Targeting KCa3.1 channels to overcome erlotinib resistance in non-small cell lung cancer cells

Almost all non-small cell lung cancer (NSCLC) patients initially responding to EGFR tyrosine kinase inhibitors (TKIs) develop acquired resistance. Since K(Ca)3.1 channels, expressed in mitochondria and plasma membrane, regulate similar behavioral traits of NSCLC cells as EGFR, we hypothesized that their blockade contributes to overcoming EGFR-TKI resistance.

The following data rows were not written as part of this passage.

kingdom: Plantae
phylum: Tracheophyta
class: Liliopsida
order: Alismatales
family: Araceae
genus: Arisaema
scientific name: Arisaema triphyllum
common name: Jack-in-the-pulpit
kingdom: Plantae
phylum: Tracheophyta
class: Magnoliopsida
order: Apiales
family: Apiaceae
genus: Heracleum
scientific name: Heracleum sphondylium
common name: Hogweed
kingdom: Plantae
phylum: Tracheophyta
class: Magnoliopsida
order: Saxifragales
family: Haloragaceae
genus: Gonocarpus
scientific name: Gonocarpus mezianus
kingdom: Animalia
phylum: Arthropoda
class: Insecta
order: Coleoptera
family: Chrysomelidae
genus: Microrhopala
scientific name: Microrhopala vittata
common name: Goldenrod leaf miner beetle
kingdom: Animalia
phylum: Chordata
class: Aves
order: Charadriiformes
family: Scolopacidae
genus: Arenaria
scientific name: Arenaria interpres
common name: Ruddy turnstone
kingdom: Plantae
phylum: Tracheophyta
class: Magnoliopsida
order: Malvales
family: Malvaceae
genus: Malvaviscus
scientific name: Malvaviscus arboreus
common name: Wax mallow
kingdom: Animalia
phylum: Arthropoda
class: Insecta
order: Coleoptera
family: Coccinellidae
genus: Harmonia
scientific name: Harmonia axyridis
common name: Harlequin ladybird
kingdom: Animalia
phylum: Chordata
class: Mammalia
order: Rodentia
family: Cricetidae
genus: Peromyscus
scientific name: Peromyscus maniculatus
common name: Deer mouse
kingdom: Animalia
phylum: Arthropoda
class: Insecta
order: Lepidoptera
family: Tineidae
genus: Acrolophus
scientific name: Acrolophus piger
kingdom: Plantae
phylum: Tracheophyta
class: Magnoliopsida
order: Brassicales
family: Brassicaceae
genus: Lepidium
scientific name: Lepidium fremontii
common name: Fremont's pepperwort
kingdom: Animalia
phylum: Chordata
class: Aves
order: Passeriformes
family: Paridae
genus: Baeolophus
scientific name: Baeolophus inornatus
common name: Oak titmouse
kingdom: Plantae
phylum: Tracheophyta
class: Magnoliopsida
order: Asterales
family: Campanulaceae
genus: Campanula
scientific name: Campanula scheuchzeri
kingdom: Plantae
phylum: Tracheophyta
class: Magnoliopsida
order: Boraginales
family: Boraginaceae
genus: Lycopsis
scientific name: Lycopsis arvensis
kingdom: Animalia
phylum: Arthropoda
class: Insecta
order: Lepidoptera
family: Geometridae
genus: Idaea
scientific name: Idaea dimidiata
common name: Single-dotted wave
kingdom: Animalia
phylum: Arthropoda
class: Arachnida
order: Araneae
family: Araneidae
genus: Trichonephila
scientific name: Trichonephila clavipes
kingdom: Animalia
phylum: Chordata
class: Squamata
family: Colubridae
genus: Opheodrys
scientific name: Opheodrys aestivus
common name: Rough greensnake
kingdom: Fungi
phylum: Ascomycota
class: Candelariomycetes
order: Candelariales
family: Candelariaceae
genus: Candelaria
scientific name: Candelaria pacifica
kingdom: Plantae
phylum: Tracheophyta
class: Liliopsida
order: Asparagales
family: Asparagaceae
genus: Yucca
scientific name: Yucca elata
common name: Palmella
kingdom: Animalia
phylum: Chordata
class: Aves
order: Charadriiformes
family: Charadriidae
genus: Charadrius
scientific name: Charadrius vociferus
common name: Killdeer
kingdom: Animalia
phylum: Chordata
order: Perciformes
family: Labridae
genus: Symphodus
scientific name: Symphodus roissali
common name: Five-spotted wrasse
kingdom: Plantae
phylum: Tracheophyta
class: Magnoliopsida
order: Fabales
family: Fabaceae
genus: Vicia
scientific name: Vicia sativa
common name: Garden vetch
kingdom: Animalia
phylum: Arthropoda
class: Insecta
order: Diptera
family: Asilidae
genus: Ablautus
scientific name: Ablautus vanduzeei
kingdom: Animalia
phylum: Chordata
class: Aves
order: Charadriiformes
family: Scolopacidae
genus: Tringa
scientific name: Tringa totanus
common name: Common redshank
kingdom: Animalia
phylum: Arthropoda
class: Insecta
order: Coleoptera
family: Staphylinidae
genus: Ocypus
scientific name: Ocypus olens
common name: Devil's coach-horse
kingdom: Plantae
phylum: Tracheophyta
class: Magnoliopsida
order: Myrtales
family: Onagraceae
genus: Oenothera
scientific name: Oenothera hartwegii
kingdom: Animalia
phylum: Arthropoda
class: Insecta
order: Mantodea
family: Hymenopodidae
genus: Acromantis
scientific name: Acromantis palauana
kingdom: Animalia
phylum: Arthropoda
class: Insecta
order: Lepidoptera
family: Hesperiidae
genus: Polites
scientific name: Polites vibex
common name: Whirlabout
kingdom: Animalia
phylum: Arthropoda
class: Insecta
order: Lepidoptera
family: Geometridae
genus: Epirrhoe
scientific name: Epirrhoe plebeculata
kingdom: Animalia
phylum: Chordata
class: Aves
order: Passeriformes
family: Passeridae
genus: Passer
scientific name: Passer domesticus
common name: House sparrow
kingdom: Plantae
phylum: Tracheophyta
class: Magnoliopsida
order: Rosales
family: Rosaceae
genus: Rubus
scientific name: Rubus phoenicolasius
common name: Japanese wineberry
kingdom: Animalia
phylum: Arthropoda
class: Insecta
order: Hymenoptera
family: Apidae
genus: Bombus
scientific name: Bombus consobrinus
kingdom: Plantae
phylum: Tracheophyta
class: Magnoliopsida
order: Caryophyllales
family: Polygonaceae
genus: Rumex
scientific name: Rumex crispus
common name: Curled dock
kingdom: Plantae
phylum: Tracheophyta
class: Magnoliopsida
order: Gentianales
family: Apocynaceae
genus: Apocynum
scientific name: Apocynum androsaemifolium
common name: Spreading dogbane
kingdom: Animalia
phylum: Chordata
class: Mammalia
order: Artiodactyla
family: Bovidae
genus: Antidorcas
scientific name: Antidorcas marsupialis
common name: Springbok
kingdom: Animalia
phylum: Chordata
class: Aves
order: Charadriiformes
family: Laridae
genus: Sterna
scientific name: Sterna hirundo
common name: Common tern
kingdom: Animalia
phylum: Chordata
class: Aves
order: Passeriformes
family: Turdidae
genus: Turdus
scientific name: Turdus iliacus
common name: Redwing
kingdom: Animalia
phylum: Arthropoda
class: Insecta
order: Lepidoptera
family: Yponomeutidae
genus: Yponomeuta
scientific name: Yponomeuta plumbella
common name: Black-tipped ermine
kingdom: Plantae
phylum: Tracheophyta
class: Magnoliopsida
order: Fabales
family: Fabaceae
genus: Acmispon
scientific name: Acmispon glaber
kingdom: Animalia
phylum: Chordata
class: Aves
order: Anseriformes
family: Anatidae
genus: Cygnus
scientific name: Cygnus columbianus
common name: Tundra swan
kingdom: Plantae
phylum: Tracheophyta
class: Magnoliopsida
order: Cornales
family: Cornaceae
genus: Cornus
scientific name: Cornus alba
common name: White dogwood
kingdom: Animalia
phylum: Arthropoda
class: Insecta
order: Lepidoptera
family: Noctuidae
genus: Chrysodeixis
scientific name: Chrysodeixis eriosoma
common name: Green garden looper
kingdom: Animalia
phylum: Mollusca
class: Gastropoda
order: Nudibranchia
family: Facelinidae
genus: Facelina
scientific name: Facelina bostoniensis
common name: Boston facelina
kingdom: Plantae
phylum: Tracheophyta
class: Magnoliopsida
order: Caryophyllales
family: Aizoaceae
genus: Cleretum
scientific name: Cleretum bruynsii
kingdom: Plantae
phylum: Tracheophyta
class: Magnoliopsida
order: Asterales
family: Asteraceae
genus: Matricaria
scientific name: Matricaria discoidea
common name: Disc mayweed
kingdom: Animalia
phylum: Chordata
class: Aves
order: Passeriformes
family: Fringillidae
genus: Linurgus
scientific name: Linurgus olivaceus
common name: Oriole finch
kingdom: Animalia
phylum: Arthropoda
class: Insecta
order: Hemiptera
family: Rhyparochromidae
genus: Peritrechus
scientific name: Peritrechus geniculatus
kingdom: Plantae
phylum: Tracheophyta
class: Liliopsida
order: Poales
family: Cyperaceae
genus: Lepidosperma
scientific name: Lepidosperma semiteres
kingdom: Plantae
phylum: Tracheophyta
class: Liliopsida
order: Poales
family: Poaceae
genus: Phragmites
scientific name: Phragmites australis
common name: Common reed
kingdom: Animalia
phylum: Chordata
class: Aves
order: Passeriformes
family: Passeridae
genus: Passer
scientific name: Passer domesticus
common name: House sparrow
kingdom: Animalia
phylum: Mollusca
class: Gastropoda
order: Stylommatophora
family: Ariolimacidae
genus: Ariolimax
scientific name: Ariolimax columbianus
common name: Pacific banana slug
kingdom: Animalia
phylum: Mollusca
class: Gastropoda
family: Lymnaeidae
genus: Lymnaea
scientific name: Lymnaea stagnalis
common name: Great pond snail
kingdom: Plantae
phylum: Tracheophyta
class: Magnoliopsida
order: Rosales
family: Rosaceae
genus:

Meta-analysis of microarray data revealed that K(Ca)3.1 channel expression in erlotinib-resistant NSCLC cells correlates with that of genes of integrin and apoptosis pathways. Using erlotinib-sensitive and -resistant NSCLC cells we monitored the role of mitochondrial K(Ca)3.1 channels in integrin signaling by studying cell-matrix adhesion with single-cell force spectroscopy. Apoptosis was quantified with fluorescence-based assays. The function of mitochondrial K(Ca)3.1 channels in these processes was assessed by measuring the mitochondrial membrane potential and by quantifying ROS production. Functional assays were supplemented by biochemical analyses. We show that K(Ca)3.1 channel inhibition with senicapoc in erlotinib-resistant NSCLC cells increases cell adhesion by increasing beta 1-integrin expression, that in turn depends on mitochondrial ROS release. Increased adhesion impairs migration of NSCLC cells in a 3D matrix. At the same time, the senicapoc-dependent ROS production induces cytochrome C release and triggers apoptosis of erlotinib-resistant NSCLC cells. Thus, K(Ca)3.1 channel blockade overcomes EGFR-TKI resistance by inhibiting NSCLC motility and inducing apoptosis.